Der heutige Dienstag, der 13. August, ist gleichzeitig dem im März 2013 verstorbenen Präsidenten Venezuelas, Hugo Chavez Frias gewidmet. Für ihn und seinen Vordenker und Vorbild Simon Bolivar wird heute ein Garten in Farkha angelegt. Bereits am Nachmittag erscheint dafür extra der venezolanische Botschafter Luis Hernandez aus Ramallah (siehe Interview). Er ist jung, schwarz und seine legere Kleidung, - er trägt erst ein rotes Freizeithemd, dann ein weißes Chavez-Tshirt -, sind ein Zeichen für die Errungenschaften der bolivarische Revolution:  ein schwarzer Botschafter aus einem lateinamerikanischen Land. Dies wäre früher undenkbar gewesen. Auch sein Auftreten widerspricht positiv allen Regeln des diplomatischen Protokolls. Bei seiner Ankunft packt er sofort auf der Baustelle mit an und hilft uns beim Vergrößern einer Bühne für die Schule. Genossen berichten, dass er ein äußerst gutes Verhältnis zur PPP habe. Nachdem er mit uns, über und über mit Schlamm und Steinstaub bedeckt, zu Mittag gegessen hat, fährt er zurück nach Ramallah um sich umzuziehen und seine Familie, bestehend aus seiner Frau und drei Jungs, zu holen. Am frühen Abend kommen sie wieder und wir legen gemeinsam den Simon Bolivar Garten an.
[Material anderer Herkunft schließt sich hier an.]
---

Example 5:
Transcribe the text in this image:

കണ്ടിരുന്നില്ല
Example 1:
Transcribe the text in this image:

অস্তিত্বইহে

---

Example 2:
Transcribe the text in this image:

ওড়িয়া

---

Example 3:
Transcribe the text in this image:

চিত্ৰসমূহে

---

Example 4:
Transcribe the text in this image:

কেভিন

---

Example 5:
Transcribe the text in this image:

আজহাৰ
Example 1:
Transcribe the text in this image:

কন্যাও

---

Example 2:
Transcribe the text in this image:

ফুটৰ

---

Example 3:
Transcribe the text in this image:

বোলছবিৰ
Dort weht ein frischer Wind und die Fahnen der PPP, Venezuelas und Palästinas flattern wie wild hin und her – ein wirklich ergreifender Moment.
 
Bei der anschließenden Veranstaltung betont Hernandez in seiner Rede, dass das venezolanische und das palästinensische Volk immer für Frieden und die Freundschaft der Völker arbeiten würden. Trotz der geographischen Distanz zwischen den beiden Ländern, würde für beide Seiten der Einsatz für die Armen und Unterdrückten im Mittelpunkt stehen. Ein Ausdruck der mit Palästina und auch der PPP. Der Botschafter betont, dass er den Tag, an dem das palästinensische Volk seine Freiheit erlange, kaum erwarten könne. Im Anschluss daran feierten wir mit einem extra produzierten Video und einer kurzen Rede den 87. Geburtstag des Comandante en Jefe, Fidel Castro. Auch von hier noch mal alles Gute nach Kuba!
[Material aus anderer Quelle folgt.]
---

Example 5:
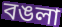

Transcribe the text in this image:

বঙলা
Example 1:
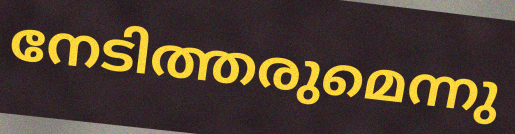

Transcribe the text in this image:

നേടിത്തരുമെന്നു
Insgesamt ist heute noch so viel anderes passiert, unter anderem gab es am Nachmittag auch noch ein Kinderfestival mit allen Kindern aus dem Dorf, die am Schluss Süßigkeiten, Stifte und Chavez-T-shirts bekommen haben und den Botschafter bei seiner Ankunft mit einem lauten „Viva Chavez“ begrüßt haben. Da ich jetzt aber müde bin und ich nicht nur vor dem Laptop sitzen will, lasse ich die Bilder für sich sprechen und schließe für heute ab.

Dieser Artikel wurde von mehreren TeilnehmerInnen des Festivals geschrieben.